Most kids end up using both. The Starter handles either comfortably. The decision usually comes down to who your kid plays with — if their friends are on Switch, Bedrock; if their friends are on PC and they want shaders or modpacks, Java.

Compare the three PCs

  • Starter $999 — A real gaming PC under $1,000 — for Minecraft, Roblox, and lighter Fortnite.
  • Family $1,499 — The gaming PC most parents pick — Fortnite at 144 fps, Minecraft with shaders, room to grow.
  • Plus $1,899 — For higher-frame Fortnite, 1440p, and growing-up gaming through high school.

See all three side by side

Minecraft questions? Email us.

Tell us your kid's age, the modpacks they play, and whether they want shaders. We answer in one business day with the right SKU and a frame-rate estimate.

Used for a shipping estimate only.

We answer from [email protected]. No mailing list — your message goes to the team at Exponential Labs, Inc. dba mygamingpc.ca and we reply within one business day.

Frequently asked questions

Will the Starter run shaders?

Yes — comfortably. With BSL shaders at 1080p and 16-chunk render distance, the Starter holds 90+ FPS in vanilla Minecraft. Heavier shader packs (Complementary, Sildur's Extreme) drop into the 60s but stay smooth. The 12 GB GPU memory is what makes this work; many older 8 GB cards stutter at exactly the moment shaders start to look pretty.

How much RAM does Minecraft need?

8 GB is the floor for vanilla; 16 GB is the right answer for most kids — handles vanilla, a shader pack, and 30–50 lighter mods comfortably. 32 GB is only needed for 100+ heavy mods (Distant Horizons, large modpacks) or RTX. Our Starter ships with 16 GB. Deeper read at /learn/how-much-ram-minecraft/.

Bedrock or Java for kids?

Both are fine. Bedrock is what kids play with friends on Switch, PS, Xbox, or mobile (cross-play works). Java is what runs the rich mod and shader ecosystem. Most kids end up wanting both eventually; the Starter handles either. We have a parental-control breakdown of both at /parental-controls/minecraft/.

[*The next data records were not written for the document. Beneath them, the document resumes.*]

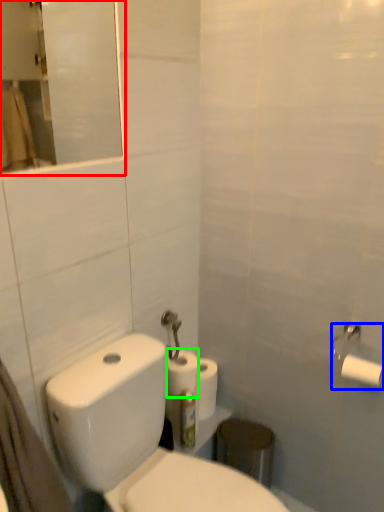
Question: Which object is the closest to the mirror (highlighted by a red box)? Choose among these: toilet paper (highlighted by a blue box) or toilet paper (highlighted by a green box).

Choices:
 (A) toilet paper
 (B) toilet paper

Answer: (B)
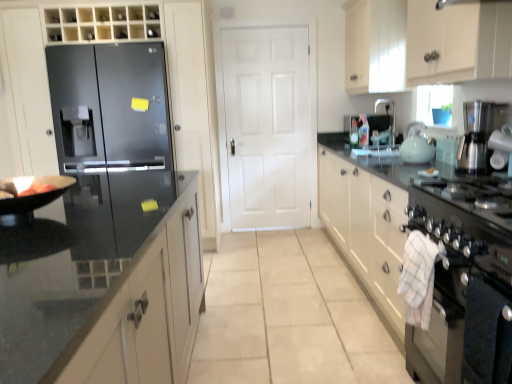
Measure the distance between point (424, 73) and camera.

Point (424, 73) and camera are 2.26 meters apart.

What is the approximate height of glossy black refrigerator at left, the 3th cabinetry when ordered from right to left?

The height of glossy black refrigerator at left, the 3th cabinetry when ordered from right to left, is 7.16 feet.

The width and height of the screenshot is (512, 384). What do you see at coordinates (484, 136) in the screenshot? I see `satin silver coffee maker at right, marked as the first appliance in a front-to-back arrangement` at bounding box center [484, 136].

What do you see at coordinates (267, 124) in the screenshot? This screenshot has width=512, height=384. I see `white matte door at center` at bounding box center [267, 124].

At what (x,y) coordinates should I click in order to perform the action: click on white glossy cabinet at upper right, positioned as the second cabinetry in left-to-right order. Please return your answer as a coordinate pair (x, y). This screenshot has height=384, width=512. Looking at the image, I should click on (458, 41).

Looking at this image, is white glossy cabinet at right, which is the 1th cabinetry from right to left, outside of satin black refrigerator at left?

Yes, white glossy cabinet at right, which is the 1th cabinetry from right to left, is not within satin black refrigerator at left.

Considering the relative sizes of white glossy cabinet at right, the third cabinetry from the left, and satin black refrigerator at left in the image provided, is white glossy cabinet at right, the third cabinetry from the left, bigger than satin black refrigerator at left?

Correct, white glossy cabinet at right, the third cabinetry from the left, is larger in size than satin black refrigerator at left.

Does white glossy cabinet at right, the third cabinetry from the left, appear on the right side of satin black refrigerator at left?

Yes, white glossy cabinet at right, the third cabinetry from the left, is to the right of satin black refrigerator at left.

Is white glossy cabinet at right, the third cabinetry from the left, with satin black refrigerator at left?

white glossy cabinet at right, the third cabinetry from the left, and satin black refrigerator at left are clearly separated.

From a real-world perspective, is white glossy sink at upper right positioned above or below glossy black refrigerator at left, the 3th cabinetry when ordered from right to left?

From a real-world perspective, white glossy sink at upper right is physically above glossy black refrigerator at left, the 3th cabinetry when ordered from right to left.

Considering the sizes of objects white glossy sink at upper right and glossy black refrigerator at left, which is counted as the 1th cabinetry, starting from the left, in the image provided, who is smaller, white glossy sink at upper right or glossy black refrigerator at left, which is counted as the 1th cabinetry, starting from the left,?

white glossy sink at upper right.

Between white glossy sink at upper right and glossy black refrigerator at left, the 3th cabinetry when ordered from right to left, which one appears on the right side from the viewer's perspective?

white glossy sink at upper right.

Is white glossy cabinet at right, which is the 1th cabinetry from right to left, at the back of satin silver coffee maker at right, the second appliance when ordered from back to front?

satin silver coffee maker at right, the second appliance when ordered from back to front, is not turned away from white glossy cabinet at right, which is the 1th cabinetry from right to left.

Which of these two, satin silver coffee maker at right, which appears as the 2th appliance when viewed from the top, or white glossy cabinet at right, the third cabinetry from the left, is wider?

Wider between the two is white glossy cabinet at right, the third cabinetry from the left.

Considering the relative positions of satin silver coffee maker at right, marked as the first appliance in a front-to-back arrangement, and white glossy cabinet at right, the third cabinetry from the left, in the image provided, is satin silver coffee maker at right, marked as the first appliance in a front-to-back arrangement, to the left or to the right of white glossy cabinet at right, the third cabinetry from the left,?

From the image, it's evident that satin silver coffee maker at right, marked as the first appliance in a front-to-back arrangement, is to the right of white glossy cabinet at right, the third cabinetry from the left.

From a real-world perspective, count 2nd appliances upward from the white glossy cabinet at right, which is the 1th cabinetry from right to left, and point to it. Please provide its 2D coordinates.

[(484, 136)]

Who is smaller, white glossy sink at upper right or satin black refrigerator at left?

With smaller size is white glossy sink at upper right.

From their relative heights in the image, would you say white glossy sink at upper right is taller or shorter than satin black refrigerator at left?

In the image, white glossy sink at upper right appears to be shorter than satin black refrigerator at left.

From the image's perspective, is white glossy sink at upper right above or below satin black refrigerator at left?

Based on their image positions, white glossy sink at upper right is located above satin black refrigerator at left.

Locate an element on the screen. refrigerator in front of the white glossy sink at upper right is located at coordinates (112, 142).

Measure the distance from white matte door at center to glossy black refrigerator at left, the 3th cabinetry when ordered from right to left.

white matte door at center and glossy black refrigerator at left, the 3th cabinetry when ordered from right to left, are 36.39 inches apart from each other.

From a real-world perspective, count 1st cabinetrys upward from the white matte door at center and point to it. Please provide its 2D coordinates.

[(113, 203)]

Is the surface of white matte door at center in direct contact with glossy black refrigerator at left, the 3th cabinetry when ordered from right to left?

white matte door at center is not next to glossy black refrigerator at left, the 3th cabinetry when ordered from right to left, and they're not touching.

Is glossy black refrigerator at left, the 3th cabinetry when ordered from right to left, completely or partially inside white matte door at center?

No.

From the image's perspective, is white glossy cabinet at upper right, positioned as the second cabinetry in left-to-right order, above white glossy sink at upper right?

Indeed, from the image's perspective, white glossy cabinet at upper right, positioned as the second cabinetry in left-to-right order, is shown above white glossy sink at upper right.

Considering the positions of objects white glossy cabinet at upper right, positioned as the second cabinetry in left-to-right order, and white glossy sink at upper right in the image provided, who is in front, white glossy cabinet at upper right, positioned as the second cabinetry in left-to-right order, or white glossy sink at upper right?

white glossy cabinet at upper right, positioned as the second cabinetry in left-to-right order.

Considering the sizes of objects white glossy cabinet at upper right, which ranks as the 2th cabinetry in right-to-left order, and white glossy sink at upper right in the image provided, who is wider, white glossy cabinet at upper right, which ranks as the 2th cabinetry in right-to-left order, or white glossy sink at upper right?

Wider between the two is white glossy cabinet at upper right, which ranks as the 2th cabinetry in right-to-left order.

Does white glossy cabinet at upper right, positioned as the second cabinetry in left-to-right order, have a smaller size compared to white glossy sink at upper right?

Actually, white glossy cabinet at upper right, positioned as the second cabinetry in left-to-right order, might be larger than white glossy sink at upper right.

Considering the points (446, 303) and (366, 78), which point is in front, point (446, 303) or point (366, 78)?

The point (446, 303) is in front.

Can you tell me how much black stainless steel oven at lower right and white glossy cabinet at upper right, positioned as the second cabinetry in left-to-right order, differ in facing direction?

black stainless steel oven at lower right and white glossy cabinet at upper right, positioned as the second cabinetry in left-to-right order, are facing 0.907 degrees away from each other.

Would you say black stainless steel oven at lower right is inside or outside white glossy cabinet at upper right, positioned as the second cabinetry in left-to-right order?

black stainless steel oven at lower right exists outside the volume of white glossy cabinet at upper right, positioned as the second cabinetry in left-to-right order.

Is black stainless steel oven at lower right to the left of white glossy cabinet at upper right, positioned as the second cabinetry in left-to-right order, from the viewer's perspective?

In fact, black stainless steel oven at lower right is to the right of white glossy cabinet at upper right, positioned as the second cabinetry in left-to-right order.

The height and width of the screenshot is (384, 512). Identify the location of the 2nd cabinetry in front of the satin black refrigerator at left. (436, 262).

The image size is (512, 384). I want to click on sink located on the right of glossy black refrigerator at left, which is counted as the 1th cabinetry, starting from the left, so click(376, 132).

Estimate the real-world distances between objects in this image. Which object is closer to white glossy cabinet at upper right, positioned as the second cabinetry in left-to-right order, black stainless steel oven at lower right or white matte door at center?

Based on the image, black stainless steel oven at lower right appears to be nearer to white glossy cabinet at upper right, positioned as the second cabinetry in left-to-right order.

Looking at the image, which one is located closer to glossy black refrigerator at left, the 3th cabinetry when ordered from right to left, black stainless steel oven at lower right or white matte door at center?

white matte door at center lies closer to glossy black refrigerator at left, the 3th cabinetry when ordered from right to left, than the other object.

From the image, which object appears to be nearer to satin silver coffee maker at right, which appears as the 2th appliance when viewed from the top, glossy black refrigerator at left, the 3th cabinetry when ordered from right to left, or light blue glass tea pot at right?

light blue glass tea pot at right.

Considering their positions, is satin black refrigerator at left positioned closer to translucent glass soap dispenser at upper right, which is counted as the 2th appliance, starting from the front, than white matte door at center?

The object closer to translucent glass soap dispenser at upper right, which is counted as the 2th appliance, starting from the front, is white matte door at center.

Considering their positions, is translucent glass soap dispenser at upper right, acting as the first appliance starting from the back, positioned closer to white glossy cabinet at upper right, which ranks as the 2th cabinetry in right-to-left order, than white matte door at center?

Among the two, translucent glass soap dispenser at upper right, acting as the first appliance starting from the back, is located nearer to white glossy cabinet at upper right, which ranks as the 2th cabinetry in right-to-left order.

Which object lies further to the anchor point black stainless steel oven at lower right, light blue glass tea pot at right or white matte door at center?

Among the two, white matte door at center is located further to black stainless steel oven at lower right.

Can it handle Distant Horizons or heavy modpacks?

Distant Horizons specifically benefits from more GPU memory and RAM. The Starter (12 GB GPU + 16 GB RAM) handles a moderate Distant Horizons setup. For 100+ mod modpacks like RLCraft Hardcore or Better Minecraft Plus, the Family's extra performance is the safer bet.

Is Minecraft Realms safer than public servers?

Yes — meaningfully. Realms is invite-only, has a hard 10-player limit, and only your kid's actual friends can join. Public servers are open by definition. For a kid 8–11, Realms is the right starting point. We cover the full Minecraft safety setup at /parental-controls/minecraft/.